## YOUR ASSIGNMENT
Copy out the lines below verbatim, beginning at the line that contains "List the series" and stopping after the line that contains "yrtime, Overall, Transplant, Removal, Death", with both of those lines included.

## RECORD EXCERPTS
========

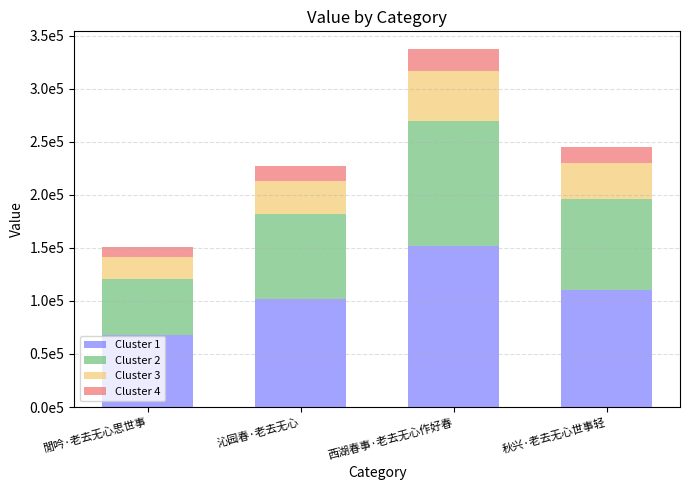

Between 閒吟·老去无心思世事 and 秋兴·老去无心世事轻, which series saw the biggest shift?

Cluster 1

========

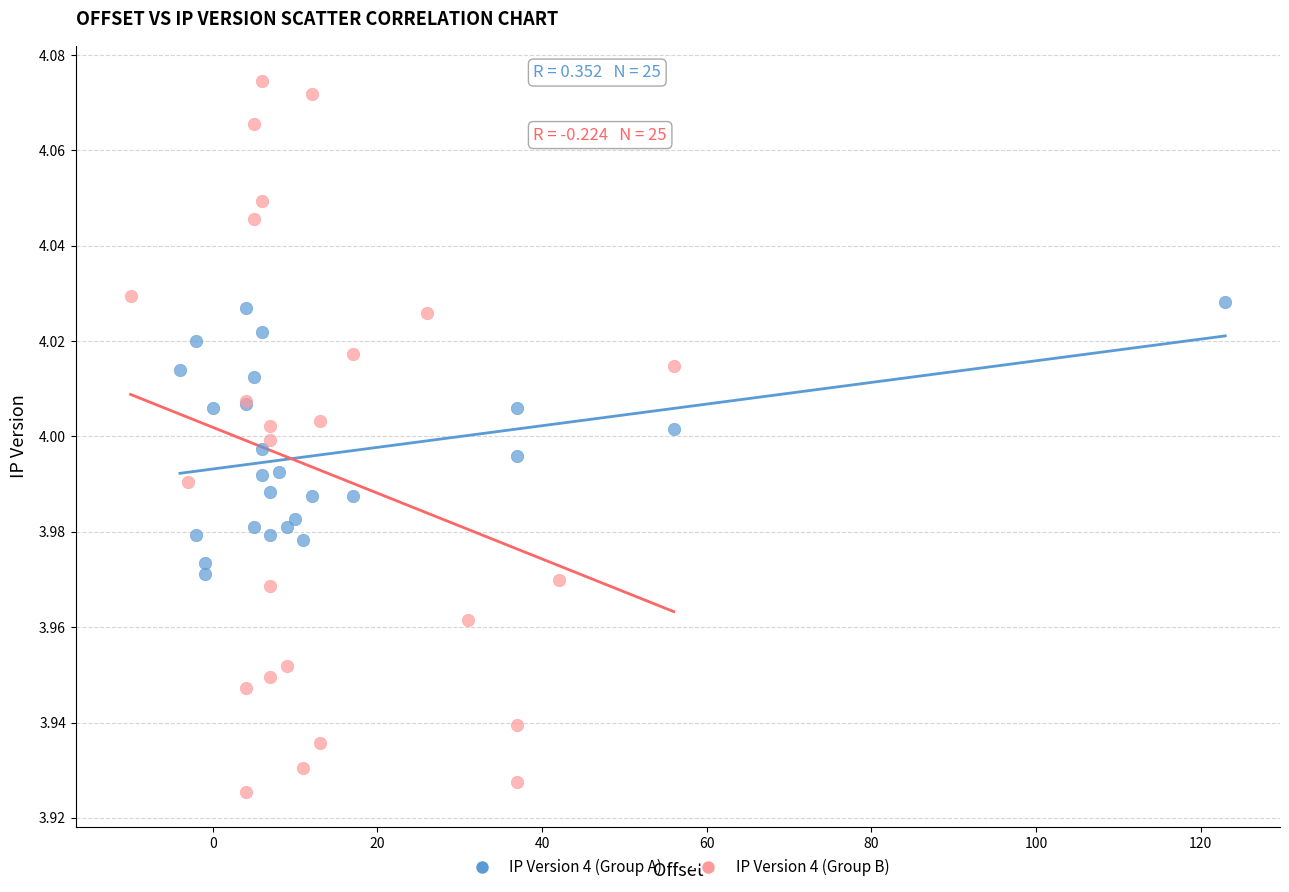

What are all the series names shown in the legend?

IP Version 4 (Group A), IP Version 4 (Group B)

========

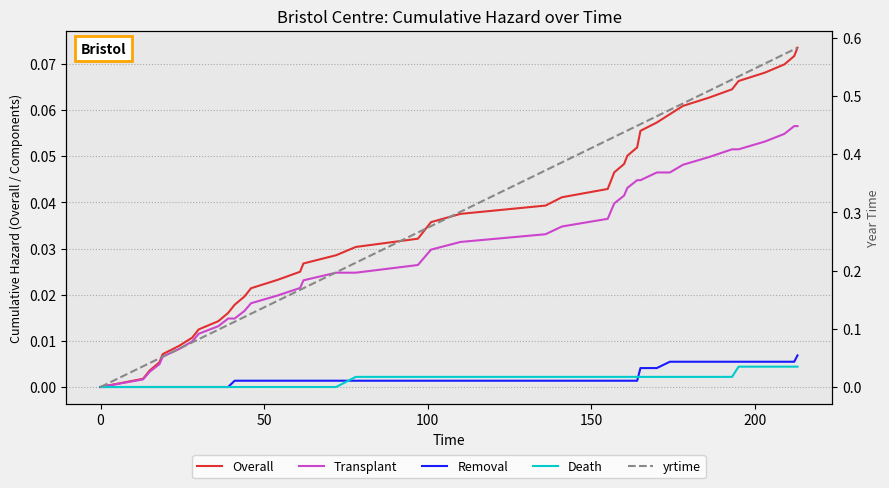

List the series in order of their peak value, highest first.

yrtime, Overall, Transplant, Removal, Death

========

## ANSWER SPACE
List the series in order of their peak value, highest first.

yrtime, Overall, Transplant, Removal, Death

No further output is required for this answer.